Associations of RBC storage with the length of hospital stays and the interval between RBC transfusions in medical and surgical patients

The Cox regression analysis presented in Figure 3A demonstrates the associations of RBC storage with the length of hospital stays and the interval between RBC transfusions in medical and surgical patients. To further investigate these relationships, we conducted Cox regression analyses with log-rank tests. In internal medicine, patients in the fresh group exhibited a shorter length of hospital stays in comparison with those in the old group [Figure 3B; hazard ratio (HR) =0.677; 95% confidence interval (CI): 0.476 to 0.961; P=0.03], which differed from the findings obtained using Mann-Whitney U tests as reported in result 2; while there was no significant difference in surgical patients between the two groups (Figure 3C; HR =1.081; 95% CI: 0.71 to 1.647; P=0.72). Within surgery, patients in the fresh group had a longer interval between RBC transfusions than those in the old group (Figure 3D; HR =2.235; 95% CI: 1.145 to 4.363; P=0.02); while there was no significant difference in medical patients between the two groups (Figure 3E; HR =1.114; 95% CI: 0.667 to 1.86; P=0.68).

Figure 3 Association of RBC storage with length of hospital stay and interval between RBC transfusions in pediatric medical and surgical patients. (A) Cox regression analysis on length of hospital stay and interval between RBC transfusions in medical and surgical patients. The comparisons of length of hospital stay between fresh and old groups (B) in medical patients (HR =0.677, 95% CI: 0.476 to 0.961, P=0.03) and (C) in surgical patients (HR =1.081, 95% CI: 0.71 to 1.647, P=0.72). The comparisons of interval between RBC transfusions between fresh and old groups (D) in surgical patients (HR =2.235, 95% CI: 1.145 to 4.363, P=0.02) and (E) in medical patients (HR =1.114, 95% CI: 0.667 to 1.86, P=0.68). *, P<0.05. RBC, red blood cell; HR, hazard ratio; CI, confidence interval.

WHAT TO WORK ON — Reproduce the passage on RBC storage above in its entirety, word for word. The accompanying data are not needed for any part of this exercise.

DATA SUPPLIED —
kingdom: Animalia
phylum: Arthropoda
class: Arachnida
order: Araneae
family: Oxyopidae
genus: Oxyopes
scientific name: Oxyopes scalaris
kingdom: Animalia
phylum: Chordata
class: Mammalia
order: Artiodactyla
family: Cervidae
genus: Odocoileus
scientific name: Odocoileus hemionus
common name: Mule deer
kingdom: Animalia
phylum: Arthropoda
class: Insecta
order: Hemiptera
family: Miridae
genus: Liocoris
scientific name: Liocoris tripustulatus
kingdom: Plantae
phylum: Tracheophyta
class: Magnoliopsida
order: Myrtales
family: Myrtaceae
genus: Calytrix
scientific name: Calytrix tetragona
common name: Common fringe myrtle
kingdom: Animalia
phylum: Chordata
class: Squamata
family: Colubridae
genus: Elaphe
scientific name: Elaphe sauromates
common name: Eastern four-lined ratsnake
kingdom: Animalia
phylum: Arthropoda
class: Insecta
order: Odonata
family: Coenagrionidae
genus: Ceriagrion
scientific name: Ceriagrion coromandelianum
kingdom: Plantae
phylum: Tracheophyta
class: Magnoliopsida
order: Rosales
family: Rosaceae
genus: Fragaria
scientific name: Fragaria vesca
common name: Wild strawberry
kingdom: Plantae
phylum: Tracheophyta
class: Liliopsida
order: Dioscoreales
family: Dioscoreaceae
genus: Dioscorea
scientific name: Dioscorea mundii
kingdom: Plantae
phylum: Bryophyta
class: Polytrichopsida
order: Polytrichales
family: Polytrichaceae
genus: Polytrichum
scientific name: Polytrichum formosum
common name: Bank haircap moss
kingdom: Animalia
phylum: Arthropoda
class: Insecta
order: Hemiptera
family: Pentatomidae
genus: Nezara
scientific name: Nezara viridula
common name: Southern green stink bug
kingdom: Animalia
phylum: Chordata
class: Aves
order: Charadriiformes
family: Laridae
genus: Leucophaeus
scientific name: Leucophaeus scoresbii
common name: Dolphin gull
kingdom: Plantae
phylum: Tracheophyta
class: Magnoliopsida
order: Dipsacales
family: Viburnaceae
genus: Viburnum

RESPONSE AREA —
Associations of RBC storage with the length of hospital stays and the interval between RBC transfusions in medical and surgical patients

The Cox regression analysis presented in Figure 3A demonstrates the associations of RBC storage with the length of hospital stays and the interval between RBC transfusions in medical and surgical patients. To further investigate these relationships, we conducted Cox regression analyses with log-rank tests. In internal medicine, patients in the fresh group exhibited a shorter length of hospital stays in comparison with those in the old group [Figure 3B; hazard ratio (HR) =0.677; 95% confidence interval (CI): 0.476 to 0.961; P=0.03], which differed from the findings obtained using Mann-Whitney U tests as reported in result 2; while there was no significant difference in surgical patients between the two groups (Figure 3C; HR =1.081; 95% CI: 0.71 to 1.647; P=0.72). Within surgery, patients in the fresh group had a longer interval between RBC transfusions than those in the old group (Figure 3D; HR =2.235; 95% CI: 1.145 to 4.363; P=0.02); while there was no significant difference in medical patients between the two groups (Figure 3E; HR =1.114; 95% CI: 0.667 to 1.86; P=0.68).

Figure 3 Association of RBC storage with length of hospital stay and interval between RBC transfusions in pediatric medical and surgical patients. (A) Cox regression analysis on length of hospital stay and interval between RBC transfusions in medical and surgical patients. The comparisons of length of hospital stay between fresh and old groups (B) in medical patients (HR =0.677, 95% CI: 0.476 to 0.961, P=0.03) and (C) in surgical patients (HR =1.081, 95% CI: 0.71 to 1.647, P=0.72). The comparisons of interval between RBC transfusions between fresh and old groups (D) in surgical patients (HR =2.235, 95% CI: 1.145 to 4.363, P=0.02) and (E) in medical patients (HR =1.114, 95% CI: 0.667 to 1.86, P=0.68). *, P<0.05. RBC, red blood cell; HR, hazard ratio; CI, confidence interval.